Karthik Krishnaswamy: Shahzad's rampage
Afghanistan v Zimbabwe, Nagpur, March 12
Mohammad Shahzad is in red-hot form, but he is looking a little edgy in this winner-takes-all clash, and chops Wellington Masakadza's left-arm spin straight to the point fielder three times in the first over. Something has to give. Tendai Chatara digs one in short, and is forced to flinch before he can even start his follow-through. Behind him, the umpire ducks. Shahzad has just swatted the ball back down the ground, meatily, like a down-the-line tennis forehand.
It's hard to believe Afghanistan left Shahzad out of their squad for the 2015 World Cup. It might be okay, though still debatable, for a top-ranked team with plenty of bench strength to leave out a skillful player for supposedly not conforming to fitness standards. It's an entirely different matter when a chronically inconsistent batting side leaves out its best batsman on those tenuous grounds. It's easy to chuckle at Shahzad's cartoonish physique, but he's a seriously good cricketer: he averages over 50 in first-class cricket, over 35 in ODIs, and over 30 in T20Is.
Shahzad is a laid-back character, but the power in his shots might well stem from anger at that snub. Chatara bowls two more short balls. The first one is wide of off stump, and it rockets to the point boundary before anyone can blink. The other is rising towards his head, but he steps across it, swivels, and hooks - in utterly textbook fashion - to the fine-leg boundary. Chatara is forced to bowl a little fuller, and Shahzad is waiting for it. Third man is up in the circle, and he opens his bat face, finishing with the back of his bat pointing down the pitch, to dab it to the fielder's left and pick up his fourth boundary of the over.

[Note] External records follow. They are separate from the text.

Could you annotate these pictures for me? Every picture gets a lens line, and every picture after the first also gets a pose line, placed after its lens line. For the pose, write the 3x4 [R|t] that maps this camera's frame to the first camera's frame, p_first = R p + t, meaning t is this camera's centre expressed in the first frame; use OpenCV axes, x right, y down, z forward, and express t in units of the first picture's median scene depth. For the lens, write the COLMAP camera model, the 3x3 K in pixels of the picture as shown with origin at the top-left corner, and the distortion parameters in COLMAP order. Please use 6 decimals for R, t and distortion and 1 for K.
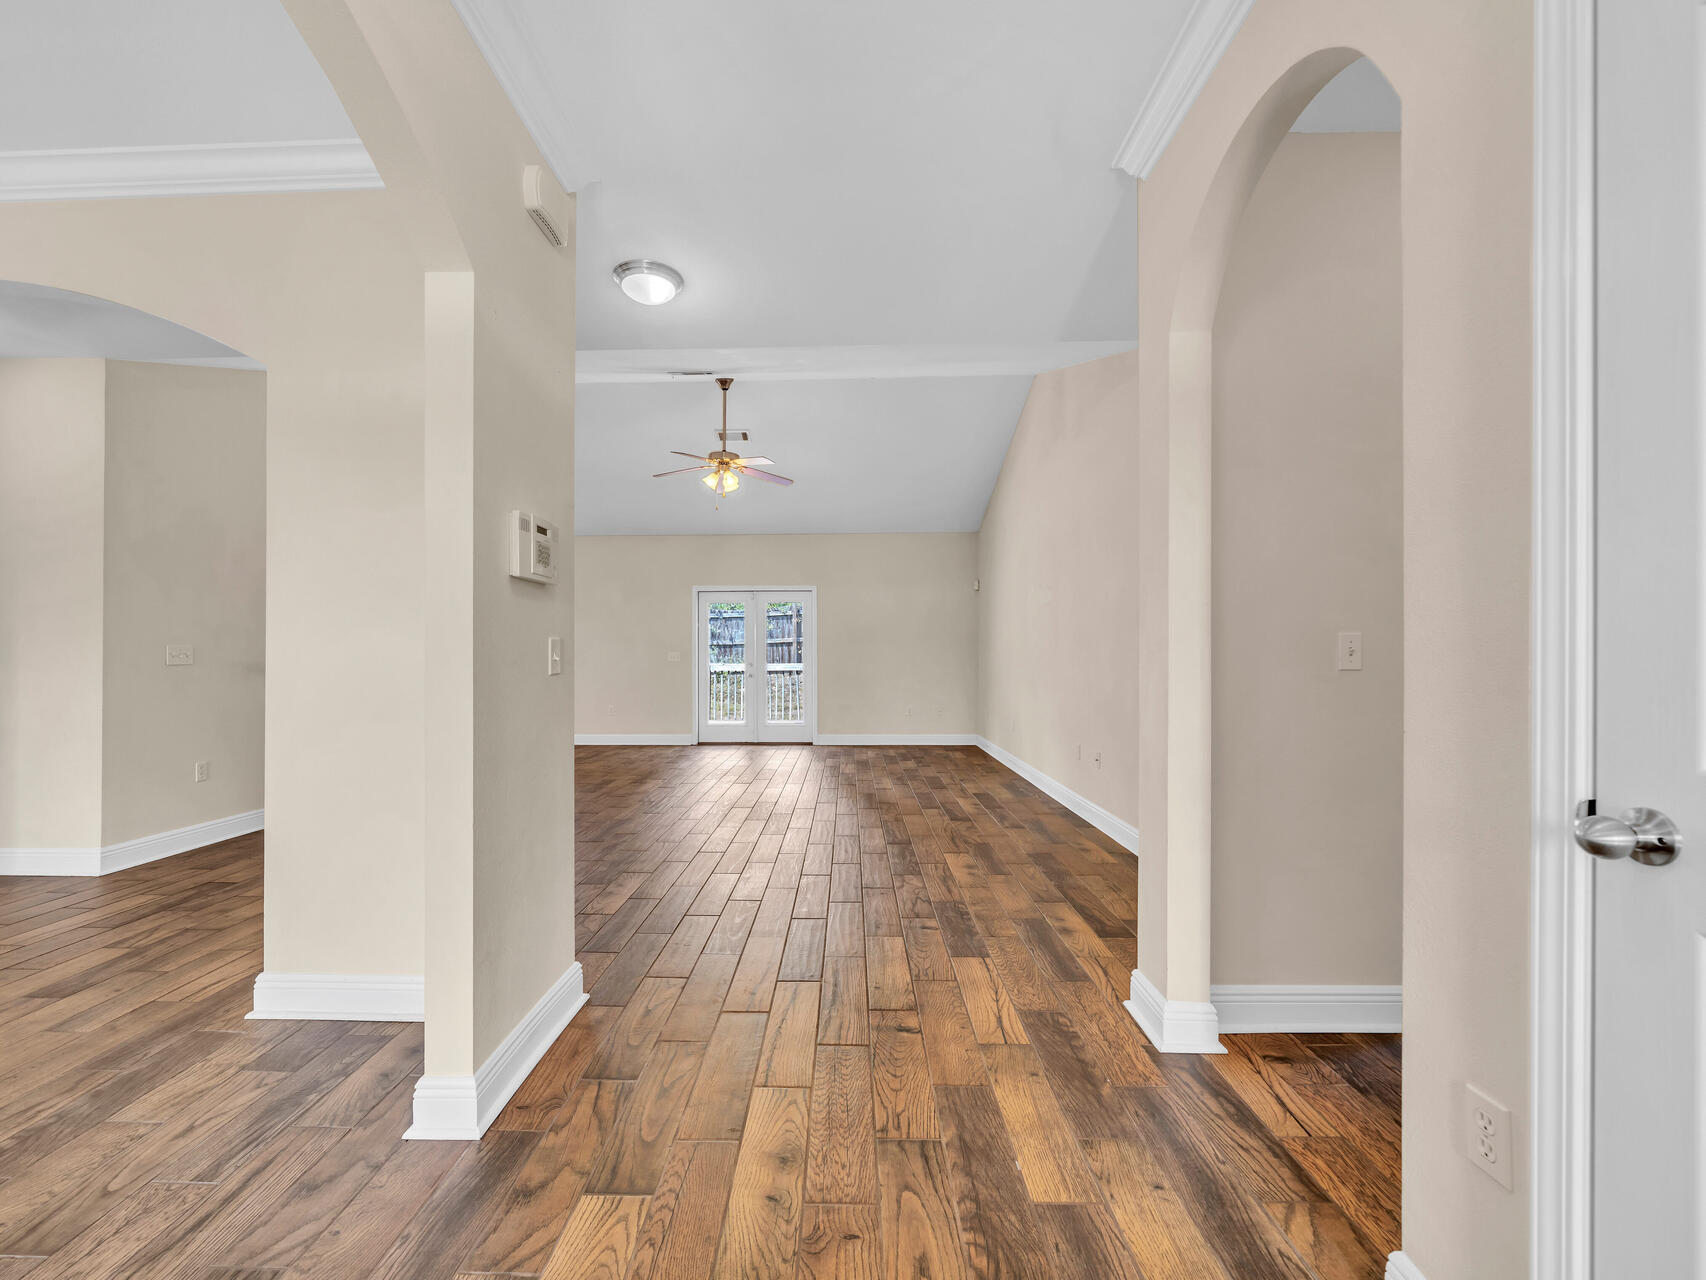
lens RADIAL K [[708.4, 0, 830.5], [0, 708.4, 660.1], [0, 0, 1]] dist [-0.008960, -0.000261]
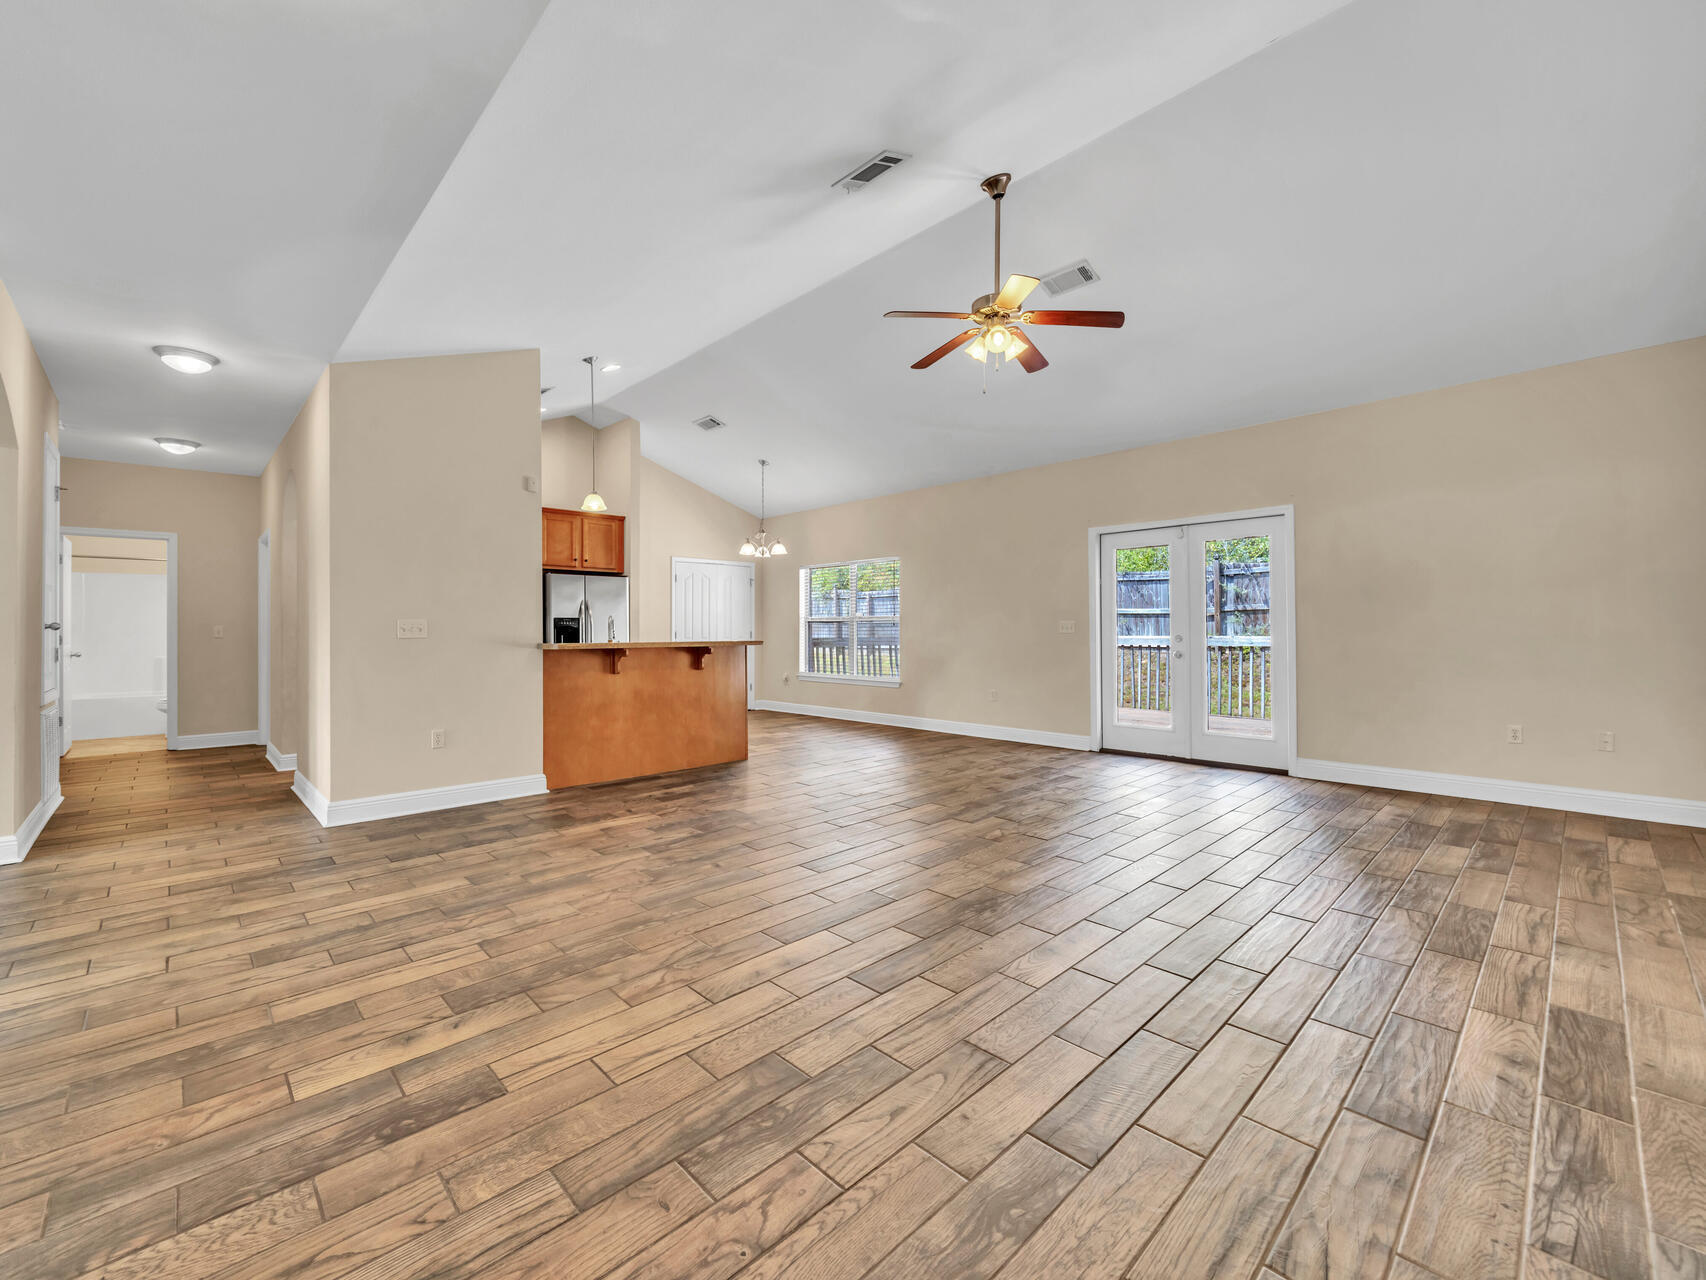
lens RADIAL K [[708.7, 0, 827.6], [0, 708.7, 634.3], [0, 0, 1]] dist [-0.001238, -0.000236]
pose [[0.701260, 0.005229, -0.712887, 0.130781], [0.000180, 0.999972, 0.007512, -0.003543], [0.712906, -0.005396, 0.701239, 0.313553]]
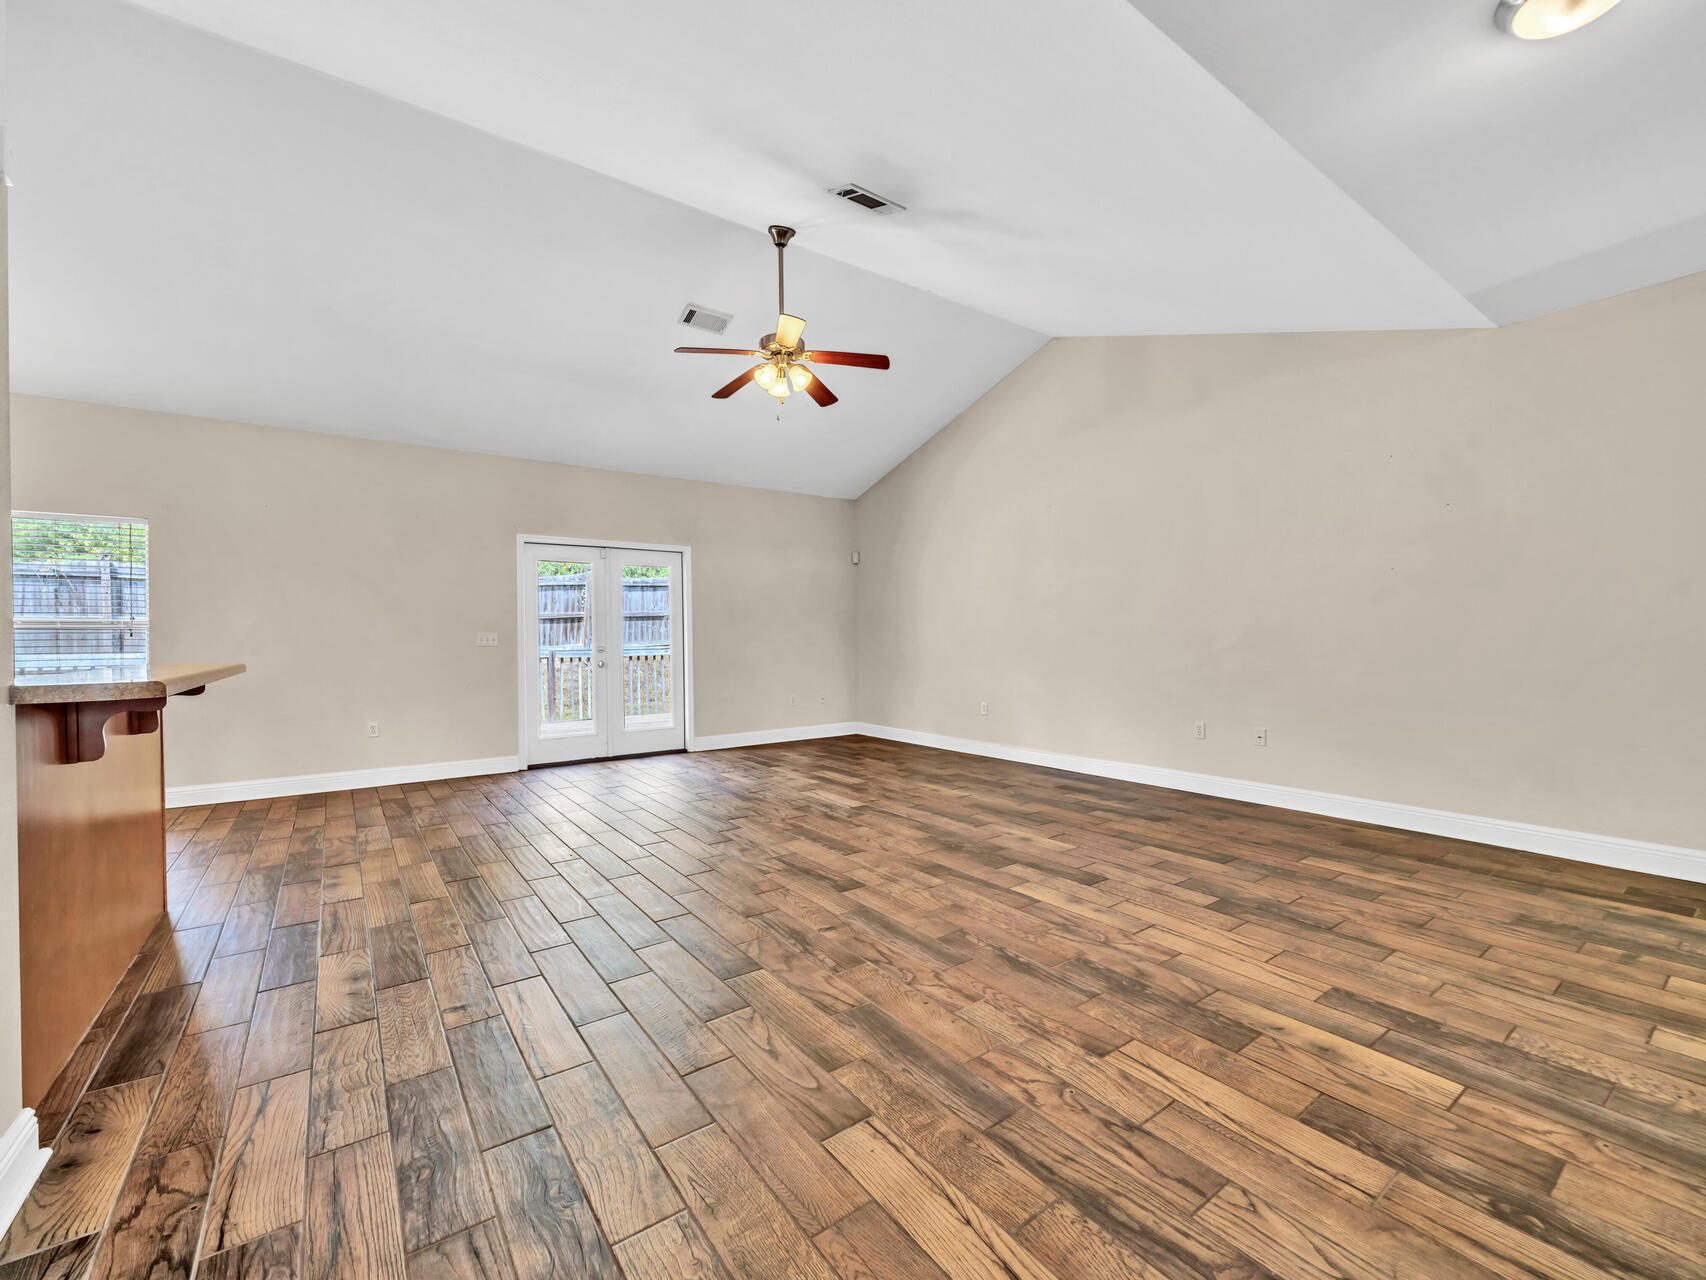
lens RADIAL K [[700.8, 0, 853.0], [0, 700.8, 640.0], [0, 0, 1]] dist [0.001419, 0.000640]
pose [[0.794553, -0.005525, 0.607169, -0.353450], [0.007638, 0.999970, -0.000896, 0.000548], [-0.607146, 0.005349, 0.794572, 0.292605]]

Jarrod Kimber: Cricket's global avatar
Hong Kong v Zimbabwe, Nagpur, March 8
Tanwir Afzal is not a household name. Or face. Or even someone who people even casually recognise. He is Hong Kong's captain and tossed the coin for the first game. India newspapers at the time were suggesting the tournament started in seven days' time. Even the TV commentators have, at times, suggested the real tournament starts later on. But the ICC has decided that these qualifiers are part of the tournament; even if it is just a face-saving excercise, that is the official stance. So think of how far cricket has come. On the opening day of this tournament, our second biggest in cricket, when Afzal chose to open the bowling, it was a Hong Kong bowler who opened the tournament. We were told for years that the world did not like cricket, that it was our little game, and that it would always stay that way. No matter our age, none of us when we were young would think a Hong Kong bowler would be the first player we would see at a tournament this big. If we have come this far, how far can we go?